My wife happened to be in the orchard next to the front drive and watched the disaster unfold.

A lorry driver delivering tables for our housewarming party decided, on a whim, to take a shortcut across the lawn, and got halfway before his 10-ton vehicle began to slice through the rain-soaked turf and sink foot by foot into the black earth, until it was resting on its axles, wheels spinning wildly.

I should explain that each and every square inch of grass around our house is unutterably precious to us, representing a small but expensively fought victory over the dark forces of chaos. (Last week, their evil emissary was the Portaloo man, who drove his lorry straight across our only other bit of pristine turf.)

If you happen to have seen the film Crouching Tiger, Hidden Dragon, then you will be able to picture exactly how my slender, demure wife reacted. She flew 30 yards through the air towards her target, feet never touching the ground as she weaved between the apple trees, arms whirling, howling a ninja death-cry. The truck driver never had a chance. He was still there, whimpering in his cab, after I had run to the neighbour’s farm and returned with a tractor powerful enough to tow his truck from its hole, 3ft deep in the mire.
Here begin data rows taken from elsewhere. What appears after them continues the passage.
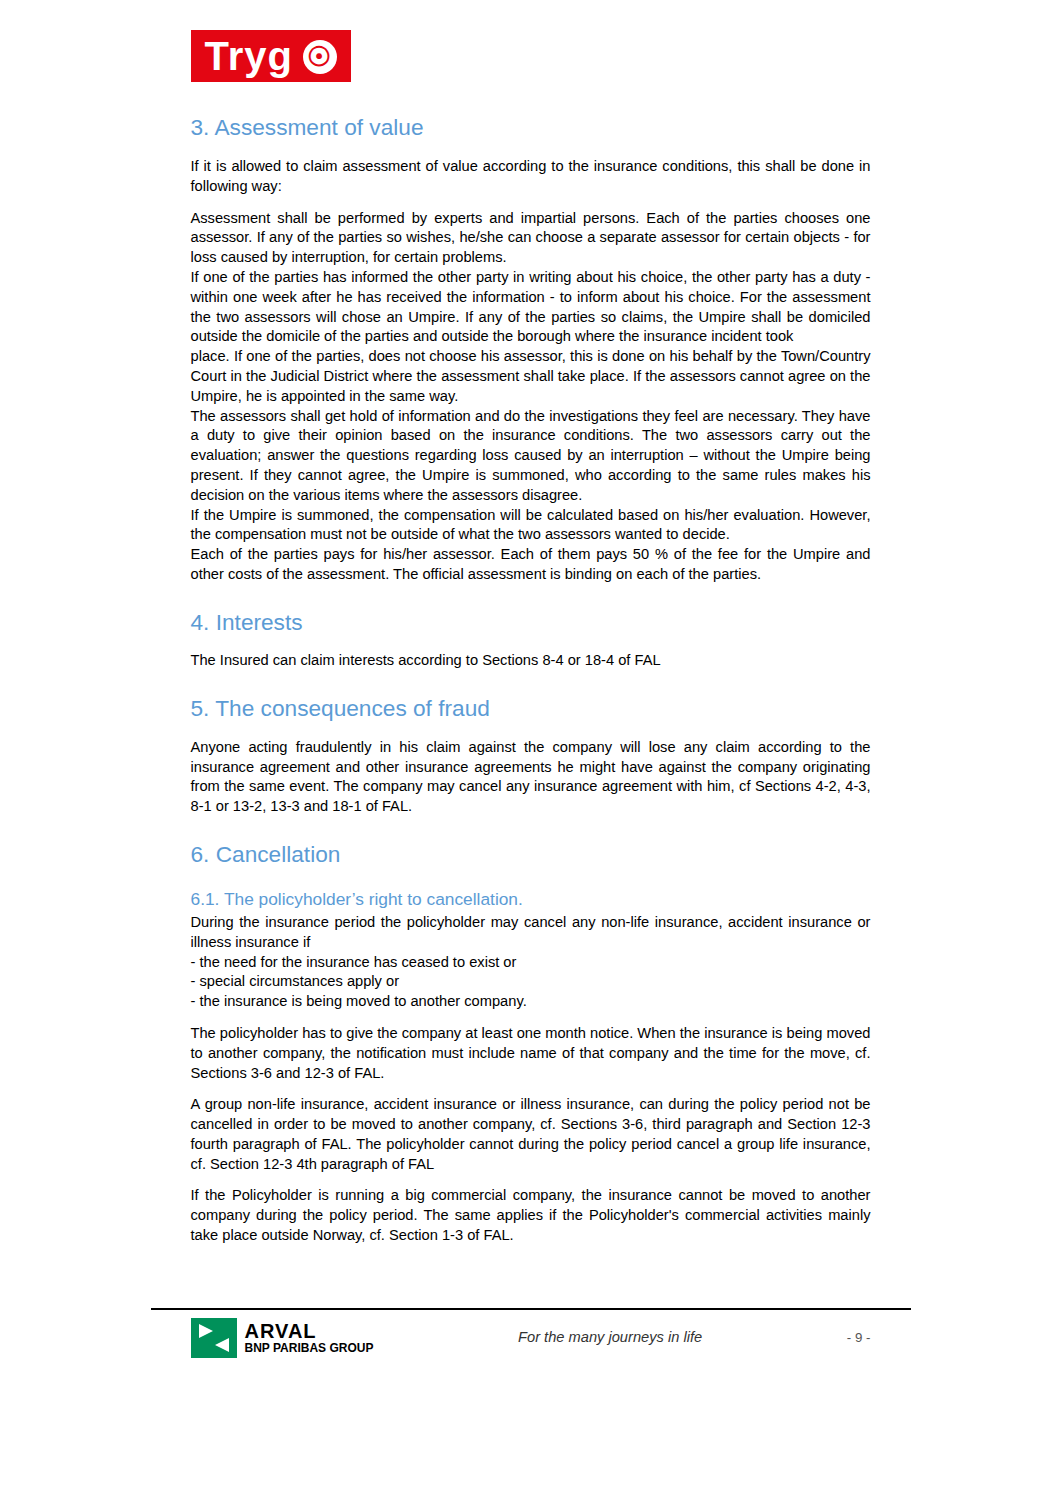Tryg☉
3. Assessment of value
If it is allowed to claim assessment of value according to the insurance conditions, this shall be done in following way:
Assessment shall be performed by experts and impartial persons. Each of the parties chooses one assessor. If any of the parties so wishes, he/she can choose a separate assessor for certain objects - for loss caused by interruption, for certain problems.
If one of the parties has informed the other party in writing about his choice, the other party has a duty - within one week after he has received the information - to inform about his choice. For the assessment the two assessors will chose an Umpire. If any of the parties so claims, the Umpire shall be domiciled outside the domicile of the parties and outside the borough where the insurance incident took
place. If one of the parties, does not choose his assessor, this is done on his behalf by the Town/Country Court in the Judicial District where the assessment shall take place. If the assessors cannot agree on the Umpire, he is appointed in the same way.
The assessors shall get hold of information and do the investigations they feel are necessary. They have a duty to give their opinion based on the insurance conditions. The two assessors carry out the evaluation; answer the questions regarding loss caused by an interruption – without the Umpire being present. If they cannot agree, the Umpire is summoned, who according to the same rules makes his decision on the various items where the assessors disagree.
If the Umpire is summoned, the compensation will be calculated based on his/her evaluation. However, the compensation must not be outside of what the two assessors wanted to decide.
Each of the parties pays for his/her assessor. Each of them pays 50 % of the fee for the Umpire and other costs of the assessment. The official assessment is binding on each of the parties.
4. Interests
The Insured can claim interests according to Sections 8-4 or 18-4 of FAL
5. The consequences of fraud
Anyone acting fraudulently in his claim against the company will lose any claim according to the insurance agreement and other insurance agreements he might have against the company originating from the same event. The company may cancel any insurance agreement with him, cf Sections 4-2, 4-3, 8-1 or 13-2, 13-3 and 18-1 of FAL.
6. Cancellation
6.1. The policyholder’s right to cancellation.
During the insurance period the policyholder may cancel any non-life insurance, accident insurance or illness insurance if
- the need for the insurance has ceased to exist or
- special circumstances apply or
- the insurance is being moved to another company.
The policyholder has to give the company at least one month notice. When the insurance is being moved to another company, the notification must include name of that company and the time for the move, cf. Sections 3-6 and 12-3 of FAL.
A group non-life insurance, accident insurance or illness insurance, can during the policy period not be cancelled in order to be moved to another company, cf. Sections 3-6, third paragraph and Section 12-3 fourth paragraph of FAL. The policyholder cannot during the policy period cancel a group life insurance, cf. Section 12-3 4th paragraph of FAL
If the Policyholder is running a big commercial company, the insurance cannot be moved to another company during the policy period. The same applies if the Policyholder's commercial activities mainly take place outside Norway, cf. Section 1-3 of FAL.
ARVAL
BNP PARIBAS GROUP
For the many journeys in life
- 9 -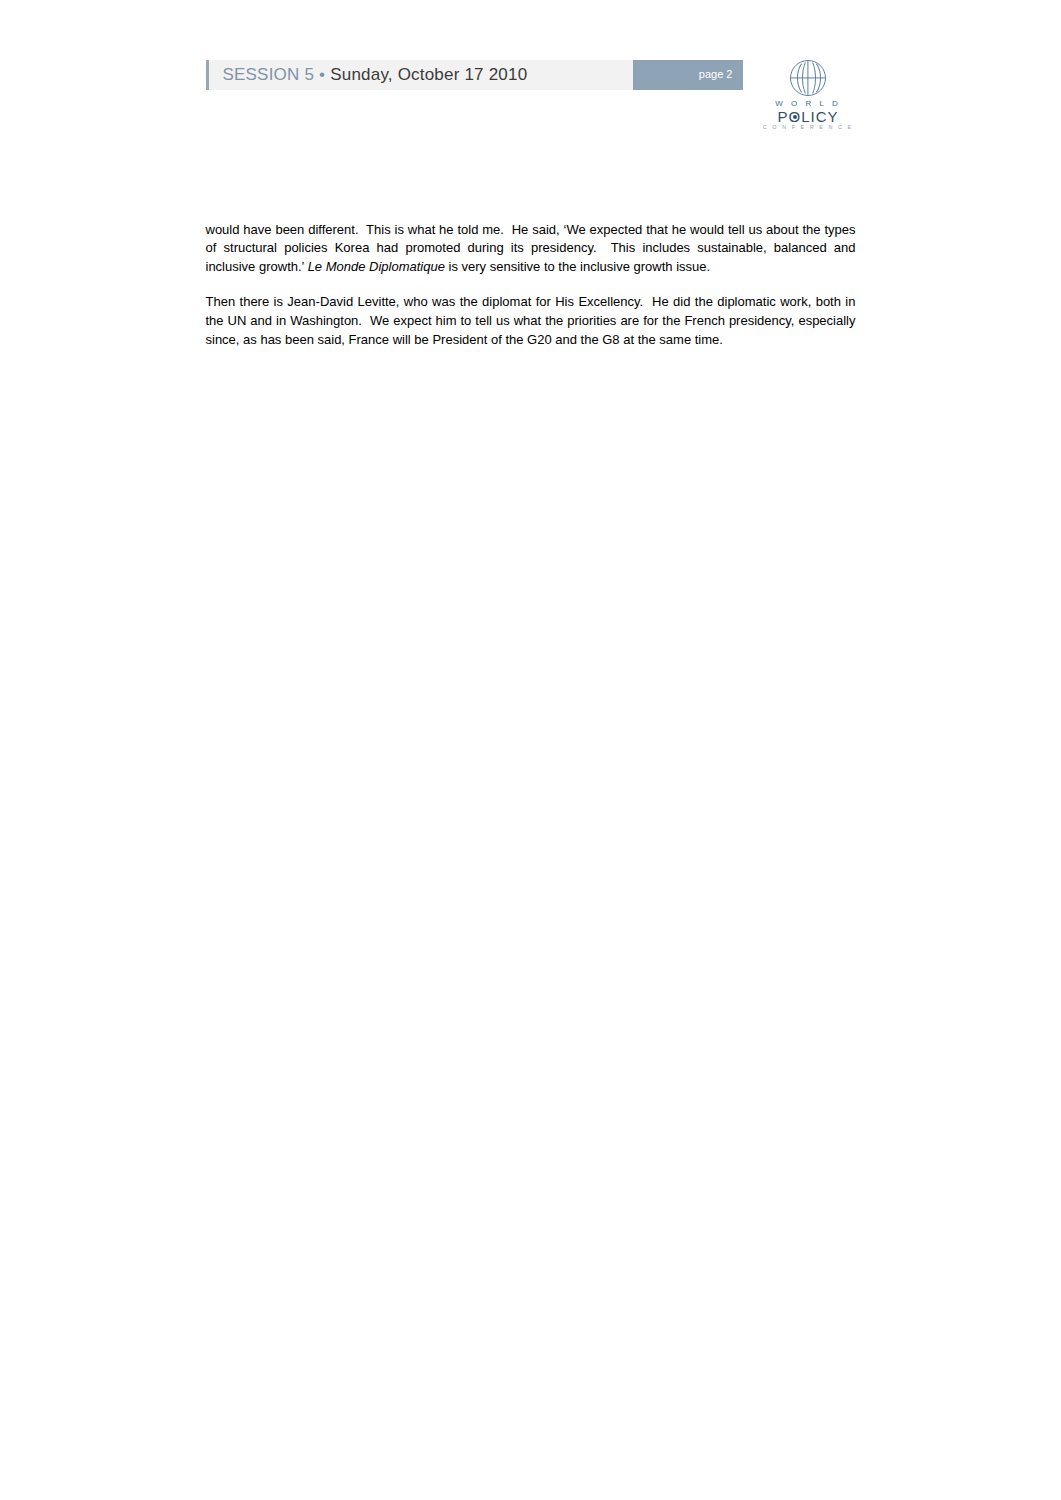SESSION 5•Sunday, October 17 2010
page 2
W O R L D
POLICY
C O N F E R E N C E
would have been different. This is what he told me. He said, ‘We expected that he would tell us about the types of structural policies Korea had promoted during its presidency. This includes sustainable, balanced and inclusive growth.’ Le Monde Diplomatique is very sensitive to the inclusive growth issue.
Then there is Jean-David Levitte, who was the diplomat for His Excellency. He did the diplomatic work, both in the UN and in Washington. We expect him to tell us what the priorities are for the French presidency, especially since, as has been said, France will be President of the G20 and the G8 at the same time.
An hour later, the first guests arrived. And did they mind tiptoeing across the sodden, mud-filled craters in their sling-backs? Actually, I think in this county of raked-gravel drives and front lawns clipped with nail scissors, they enjoyed the novelty, perhaps imagining the brutalised landscape was the work of an avant-garde landscape designer. Anyway, the party went with a swing.

Everything else seems to be coming right, too. Our house itself not so long ago derelict, frigid and reeking of decomposing rodents is fully restored. The little lake I dug out, dry almost since the day the excavator left, is steadily filling up with torrents of winter rain. Even the council has started being nice to us. The building inspector who came to check on the restored dovecote gave it the nod, muttering cheerfully as he strolled away: ‘It’s good to breathe new life into an old house.’ (I think I shall have that engraved on my tombstone.)

Too bad our old piggery still stands on the rise above the house, exuding all the charm of an abandoned Soviet silo. At least the competition we ran among guests to suggest what to do with this desolate acre has found a winner. ‘Give every visitor a sledgehammer, and insist they take a good swing at it before they leave,’ suggested an American friend.

So, two and a half years, almost to the day, since we began work on our house, I can report that we have finally got the builders out. Before I waved them off, I thought I should ask Bob Knight the head of the firm, and the man who has cheerfully and masterfully steered the works from start to finish what he thought any project like ours demands from a client to see it through. He scoured the sky for a moment. ‘Patience. Optimism. A deep enough pocket.’

I would only add that I think it takes vision – tunnel vision. In fact, more or less the same obsessive compulsion as emperor penguins display as they trudge in pitch darkness across Antarctica, risking blizzards and starvation, in the hope of rearing a chick among like minded neighbours on a decent patch of ice.

This New Year, I shall be a raising a glass of our first crop of sloe gin to the wonderful, indefatigable team who helped us bring new life to the old manor, but also to adventurers elsewhere who have set their hearts on restoring an old house, and even now are taking the first slippery steps on their own long march across the creaking, treacherous floes. Farewell.